Only one stretch of the records below should be repeated. It starts with the line containing "jego sprzęt mógłby" and goes on through the line containing "tys. podmiotów. Małe", exactly as written.

• _Records excerpted from a collection_:
== Segment start ==

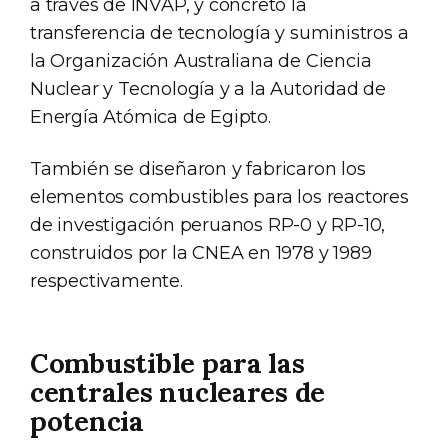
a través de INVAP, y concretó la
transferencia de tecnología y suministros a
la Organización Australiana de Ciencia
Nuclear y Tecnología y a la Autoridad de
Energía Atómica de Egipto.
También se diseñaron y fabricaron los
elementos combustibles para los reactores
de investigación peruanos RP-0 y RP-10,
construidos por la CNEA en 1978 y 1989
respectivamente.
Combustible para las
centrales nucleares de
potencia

== Segment end ==
== Segment start ==

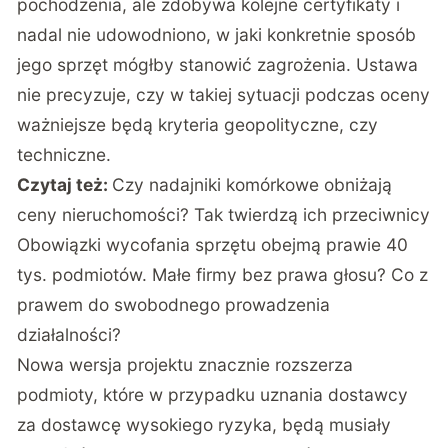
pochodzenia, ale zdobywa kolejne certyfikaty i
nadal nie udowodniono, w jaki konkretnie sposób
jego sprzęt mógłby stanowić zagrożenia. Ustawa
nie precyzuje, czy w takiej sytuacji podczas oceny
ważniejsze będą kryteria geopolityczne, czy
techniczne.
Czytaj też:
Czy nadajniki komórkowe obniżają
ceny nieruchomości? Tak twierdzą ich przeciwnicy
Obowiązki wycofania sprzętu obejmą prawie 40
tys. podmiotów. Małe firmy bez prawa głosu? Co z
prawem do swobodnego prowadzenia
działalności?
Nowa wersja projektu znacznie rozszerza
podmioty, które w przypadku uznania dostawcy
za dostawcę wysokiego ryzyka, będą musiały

== Segment end ==

• _SOLUTION TO THIS PROBLEM_:
jego sprzęt mógłby stanowić zagrożenia. Ustawa
nie precyzuje, czy w takiej sytuacji podczas oceny
ważniejsze będą kryteria geopolityczne, czy
techniczne.
Czytaj też:
Czy nadajniki komórkowe obniżają
ceny nieruchomości? Tak twierdzą ich przeciwnicy
Obowiązki wycofania sprzętu obejmą prawie 40
tys. podmiotów. Małe firmy bez prawa głosu? Co z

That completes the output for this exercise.